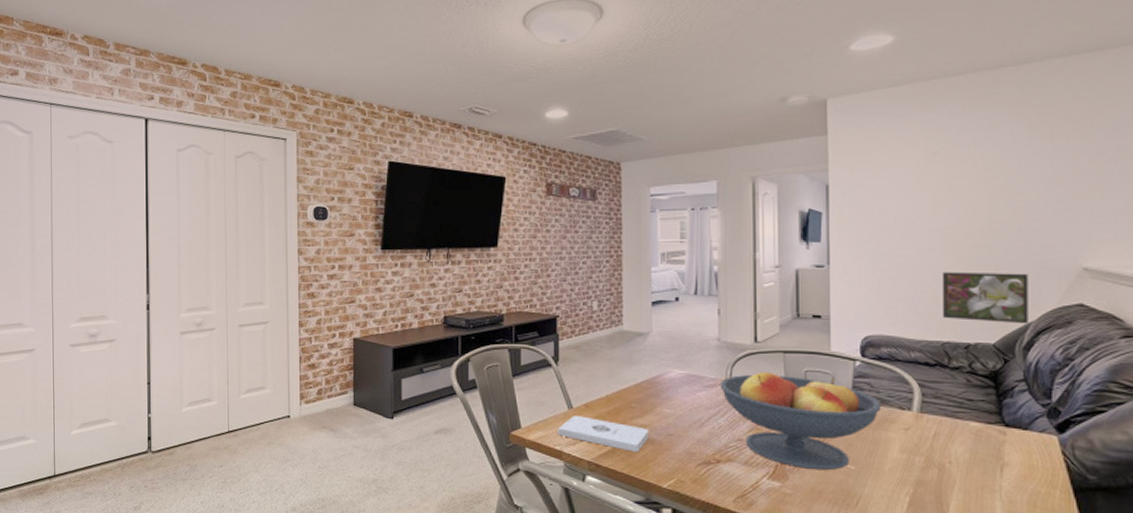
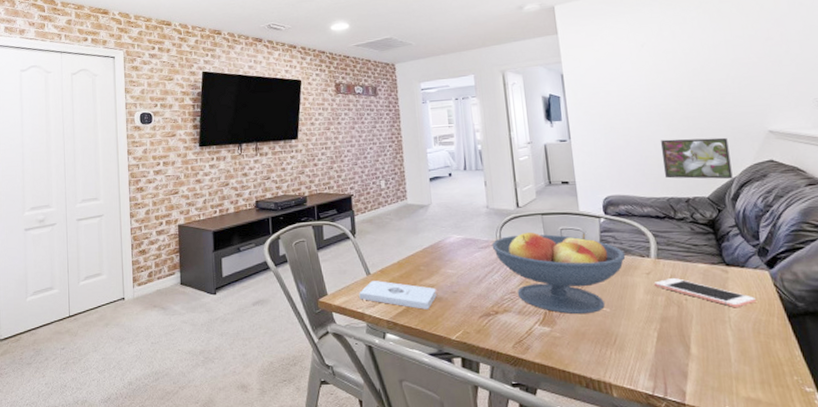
cell phone: none [912,435,1037,475] -> present [653,277,756,307]

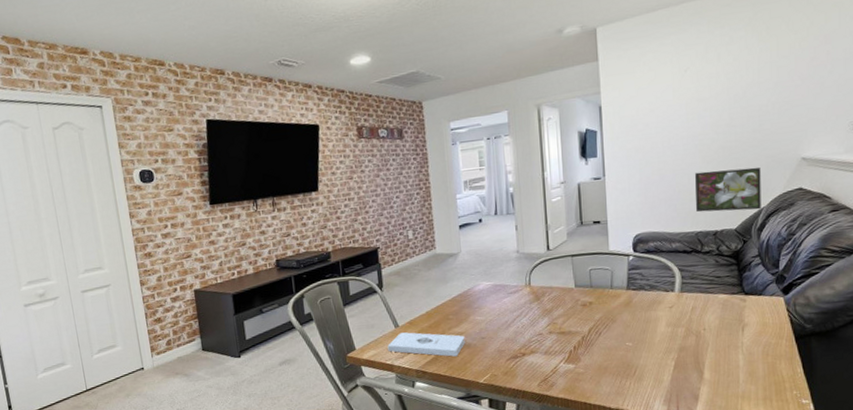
fruit bowl: present [492,232,626,315] -> none [521,272,651,351]
cell phone: present [653,277,756,307] -> none [675,309,768,333]

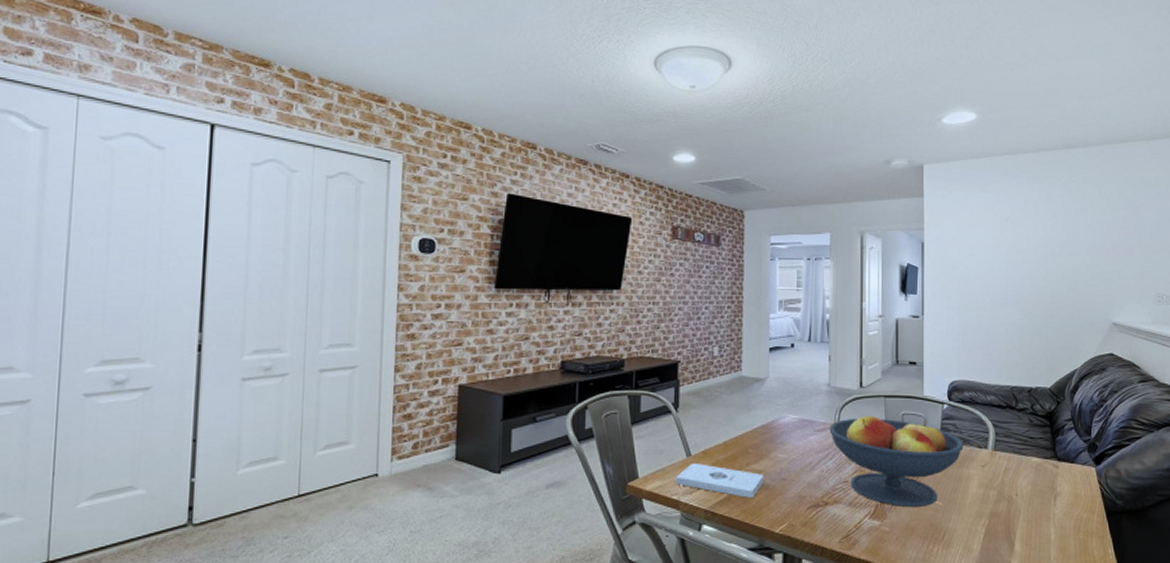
fruit bowl: none [521,272,651,351] -> present [829,415,964,508]
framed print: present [694,167,761,212] -> none [1011,324,1075,371]

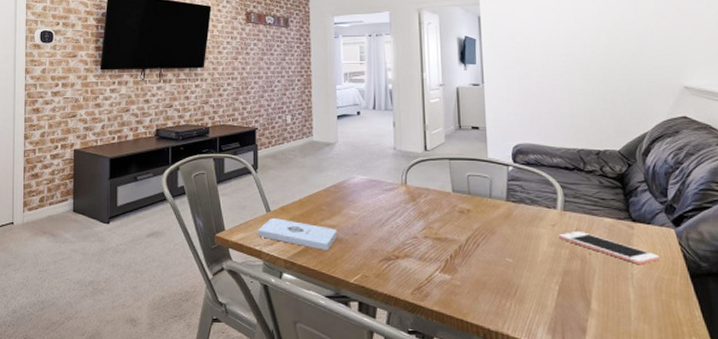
fruit bowl: present [829,415,964,508] -> none [396,176,532,264]
cell phone: none [988,471,1080,503] -> present [558,230,660,264]

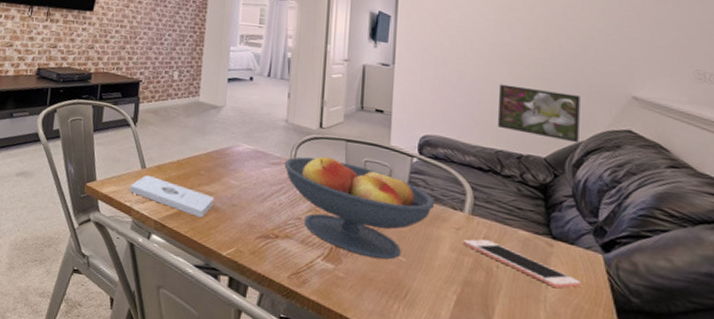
fruit bowl: none [396,176,532,264] -> present [284,156,435,260]
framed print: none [575,89,645,134] -> present [497,84,580,143]

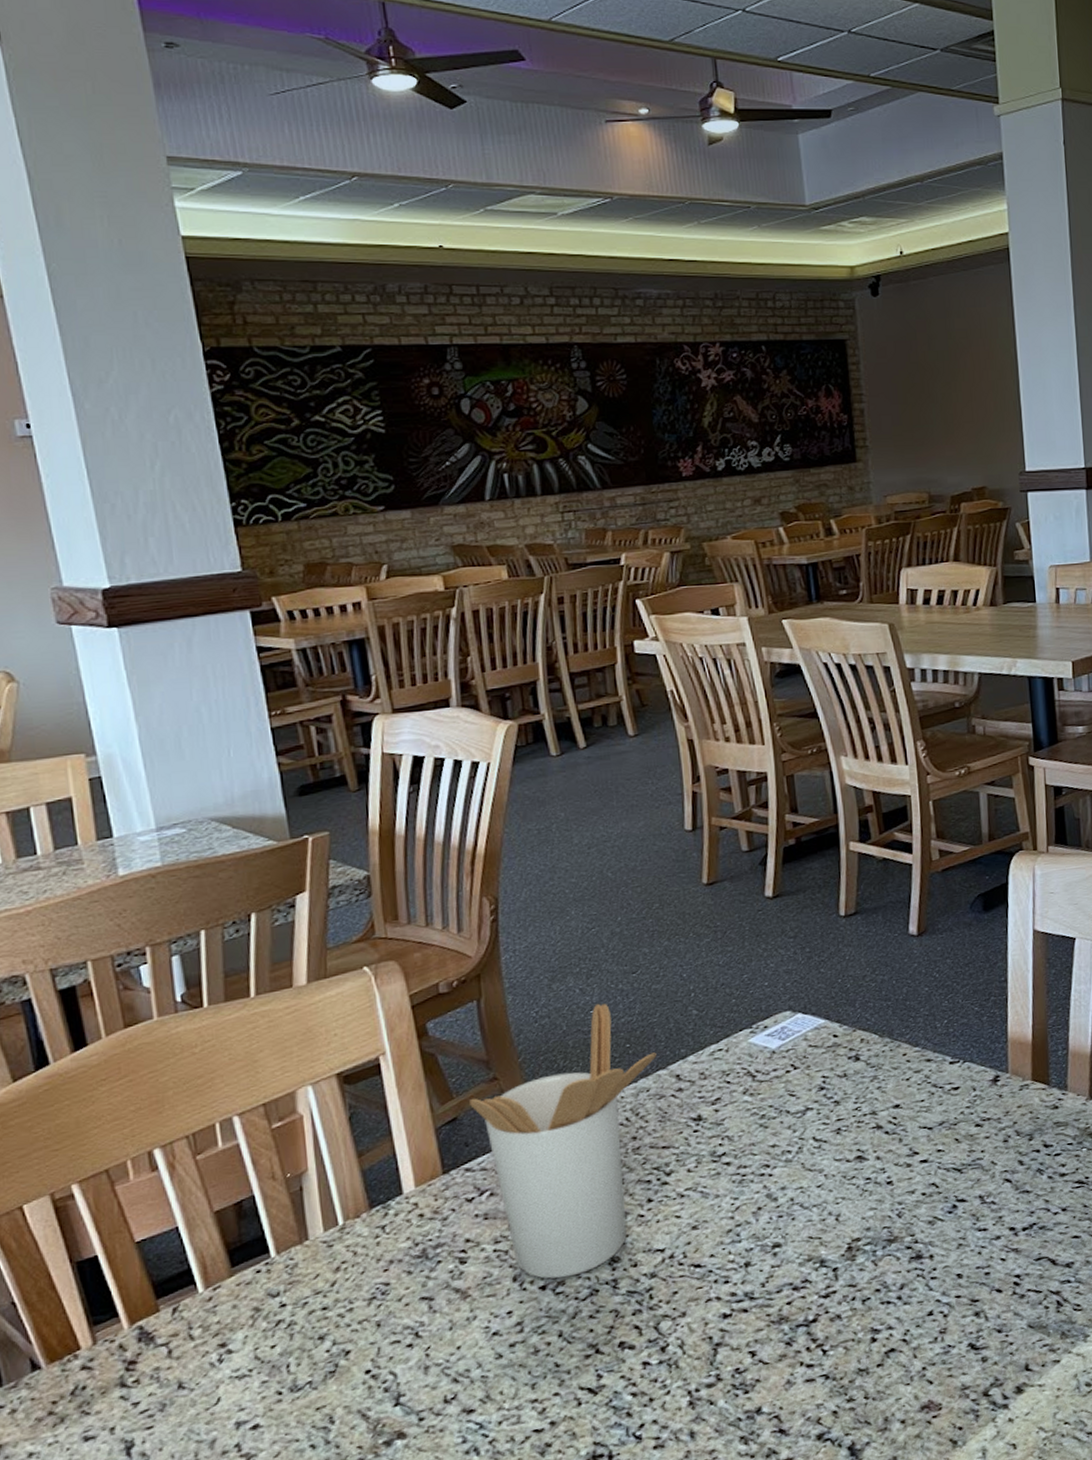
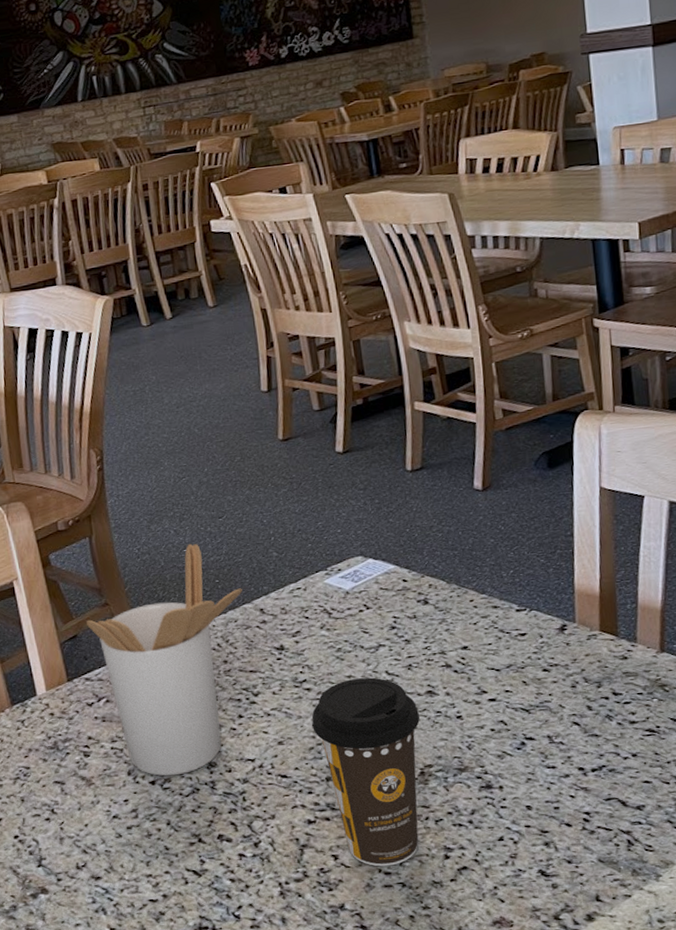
coffee cup: none [730,1145,849,1360] -> present [311,677,421,867]

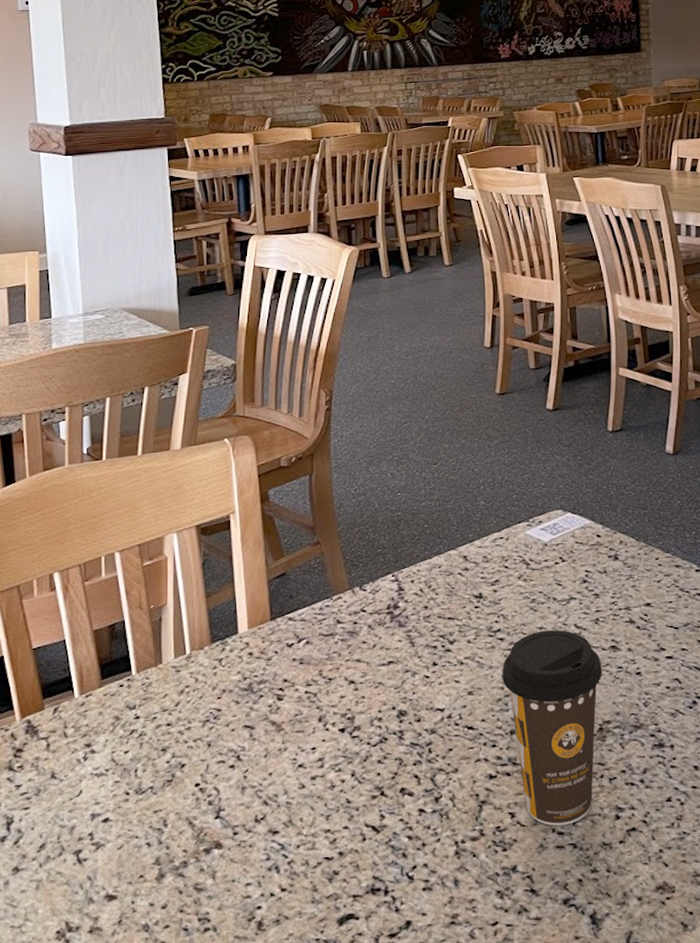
utensil holder: present [86,543,243,776] -> none [297,487,449,724]

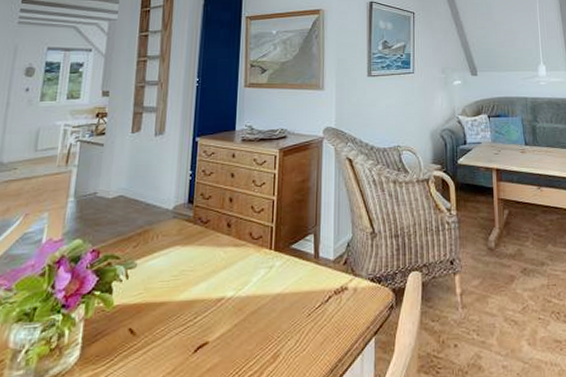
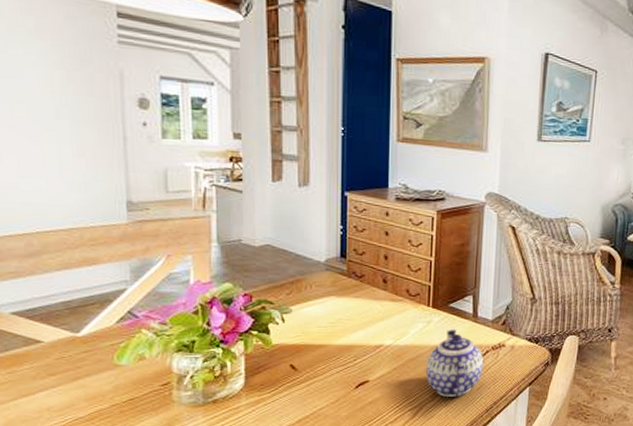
teapot: none [267,272,327,356] -> present [426,328,484,397]

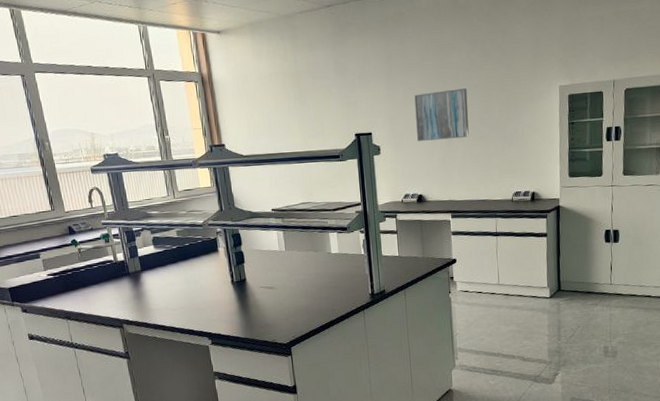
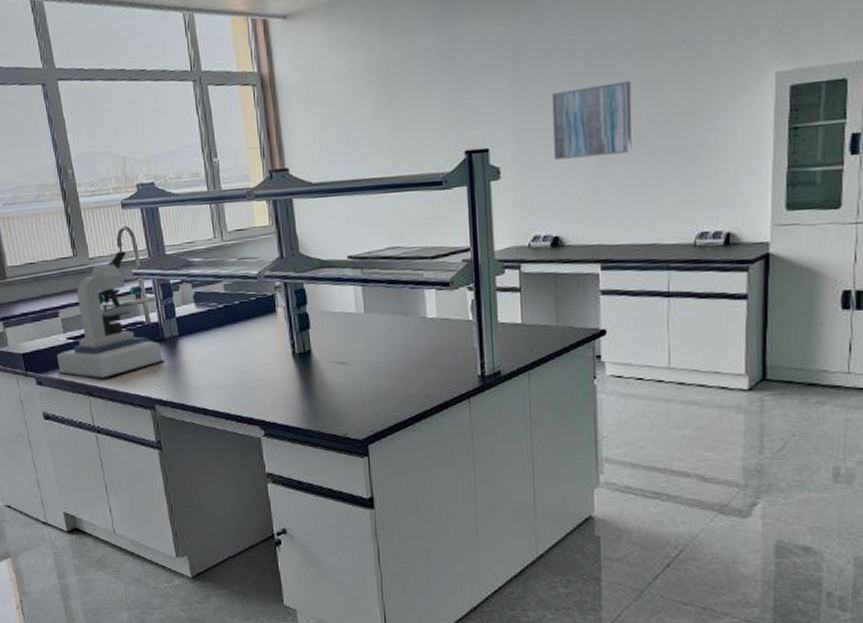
microscope: none [39,205,131,307] -> present [57,250,166,380]

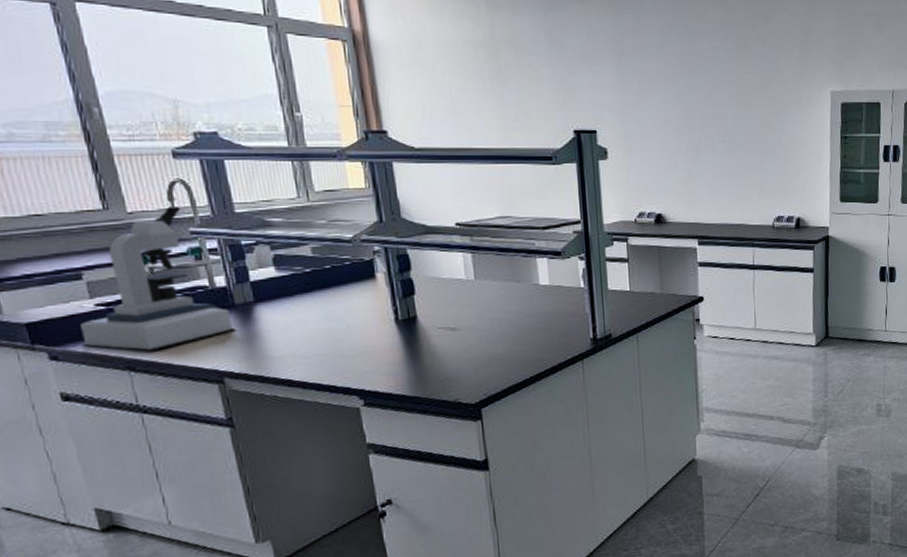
wall art: present [552,81,632,160] -> none [653,84,722,146]

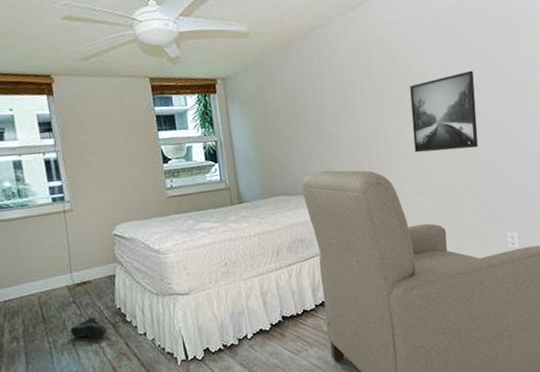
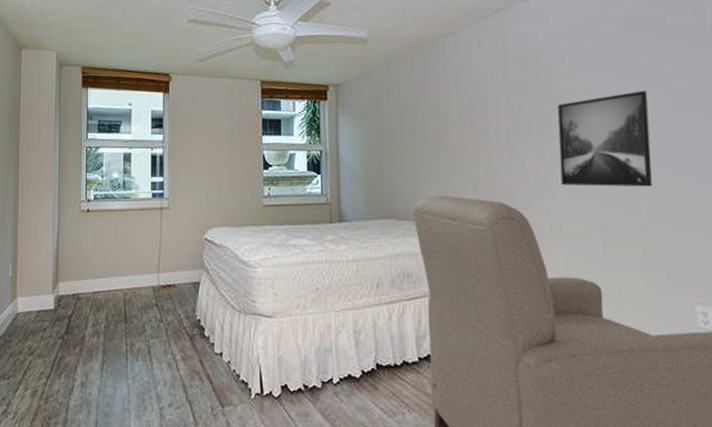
sneaker: present [70,317,108,339] -> none [148,325,184,350]

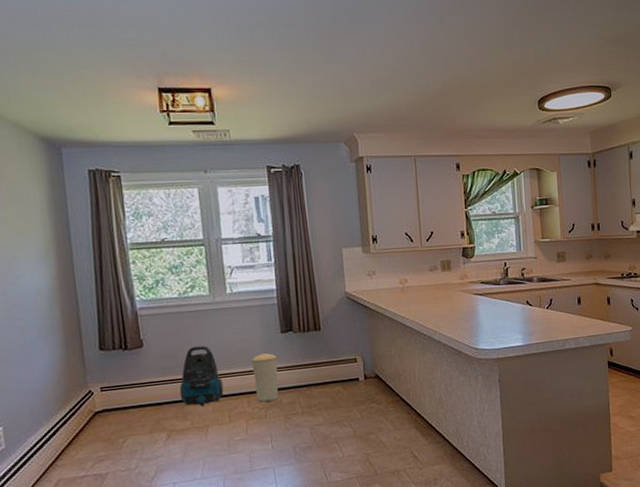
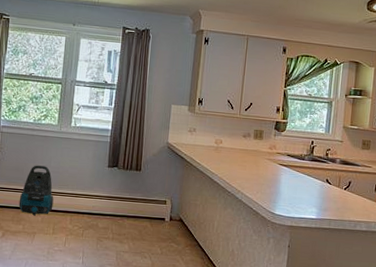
trash can: present [251,353,279,402] -> none [78,181,102,223]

::::::::::

- Exercise: Restate the full listing word for word, excluding images.

- Answer below:
cell phone: none [912,435,1037,475] -> present [653,277,756,307]

fruit bowl: present [492,232,626,315] -> none [521,272,651,351]
cell phone: present [653,277,756,307] -> none [675,309,768,333]

fruit bowl: none [521,272,651,351] -> present [829,415,964,508]
framed print: present [694,167,761,212] -> none [1011,324,1075,371]

fruit bowl: present [829,415,964,508] -> none [396,176,532,264]
cell phone: none [988,471,1080,503] -> present [558,230,660,264]

fruit bowl: none [396,176,532,264] -> present [284,156,435,260]
framed print: none [575,89,645,134] -> present [497,84,580,143]

coffee cup: none [730,1145,849,1360] -> present [311,677,421,867]

utensil holder: present [86,543,243,776] -> none [297,487,449,724]

teapot: none [267,272,327,356] -> present [426,328,484,397]

microscope: none [39,205,131,307] -> present [57,250,166,380]

wall art: present [552,81,632,160] -> none [653,84,722,146]

sneaker: present [70,317,108,339] -> none [148,325,184,350]

trash can: present [251,353,279,402] -> none [78,181,102,223]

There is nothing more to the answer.